Very quickly I adjusted to the standard procedure of stating gender and age, also decided to add my sexual orientation (bisexual) in order to somehow maybe increase my chances of not getting skipped. Not hiding my face probably would have helped as well but who knows that.
Eventually after 10 minutes it actually happened. My chat partner on the other end, currently a mostly black screen but not pitch black, as if something has been thrown over the camera decided to answer my copy-pasted "m15 bi" with a "f14 straight". At first I was sceptical. From experience it was fairly unusual for girls, let alone 14 year-olds to actually initiate a conversation. I was pretty much sure that on the other end there was just some pervert but in my bored state I decided that would be better than nothing, I had nothing to lose after all. After a bit of rather slow back and forth we got so far that I knew she lived in Canada and she knew I lived in Germany.
That was when she asked if I wanted to play truth or dare. Since the way we talked so far seemed really genuine I decided to drop my caution and agreed. We started out by both asking the question of our names.

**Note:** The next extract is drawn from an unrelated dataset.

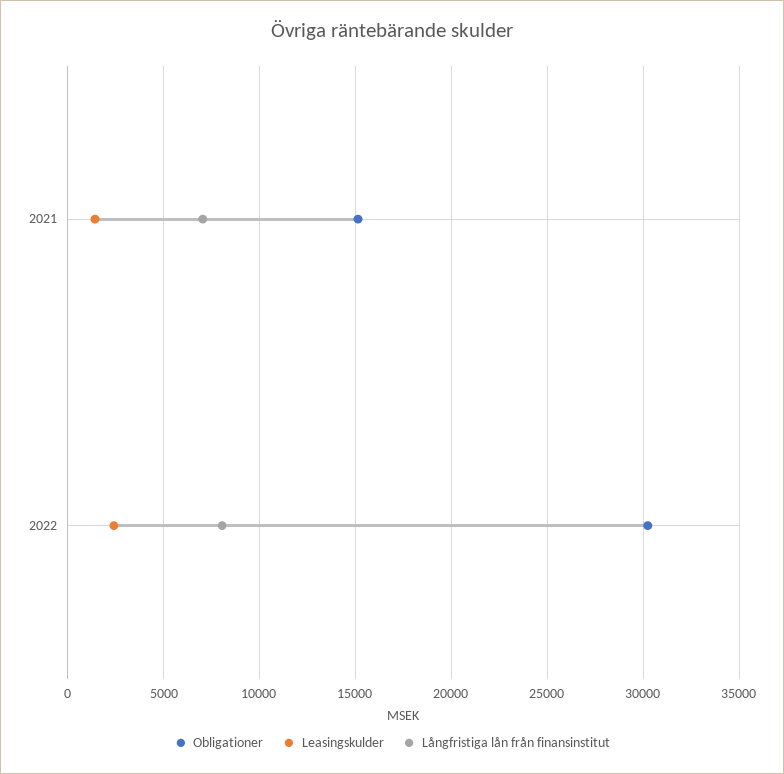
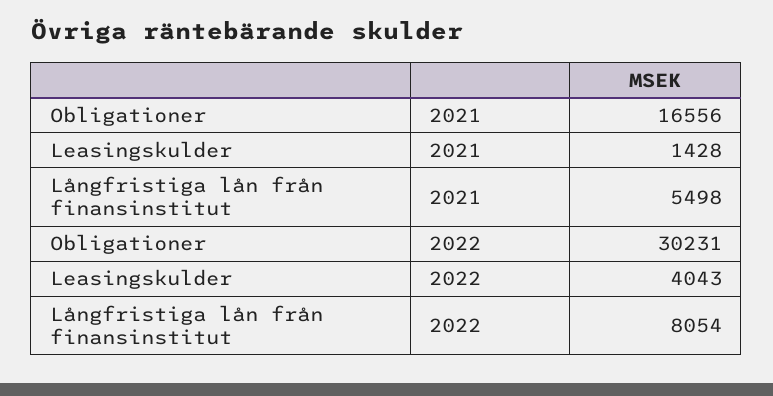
Obligationer, 2021: 15000 -> 16556
Långfristiga lån från finansinstitut, 2021: 7000 -> 5498
Leasingskulder, 2022: 2500 -> 4043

She told me her name was Rylee, "a boy's name" as she added but that didn't even cross my mind until she mentioned it which made me chuckle. And apparently she heard that over my microphone which was never muted to begin with. She seemed to enjoy my giggle and promptly asked to hear me laugh once more as my next dare which was kind of awkward since I had to find a good reason for a genuine laugh as I wouldn't want it to sound forced. He response made it totally worth though: "omg my heart literally melted!" I didn't quite know how to react to that so I just awkwardly answered with a "haha thanks", this time in text form.
I don't even know what I asked her to do next but not wanting to ruin the nice mood that had built up it was something really harmless. Rylee on the other hand definitely tried to spice things up and dared me to take of my shirt which I had no problem with besides it being really cold in my room. Somewhere in the course of this I put up my camera a little so I would be completely in the shot and one thing led to another and we eventually sat in front of each other, finally face to face and actually talking through our microphones. I sadly don't recall every little detail, I really wish I did. I had such a wonderful morning. We talked about school, about our languages, French and German, taught each other swear words and how to say "I think you're cute" and continued with some silly but actually pretty harmless truths and dares. The spiciest it got was her reading a very spicy line out of a romance book but never more. I can't say I regret not going further but I do regret not asking for some sort of contact info or social media before leaving after over an hour.
For real, I have been biting my ass the entire day and the day after, I just wish I had any way to write to her again, talk with her. But the information that I had about her were just limited to her name, age, that she must live somewhere in French-dominated Canada - so probably Quebec - and some of her interests. I even went as far as to stay awake all night the following day, with the tiny hope of maybe encountering her on the video-chat platform again. But this was obviously to no avail.
Rylee, there is just one thing I wish I had told you one more and not as a bet because I actually mean it: je trouve que tu es mignon.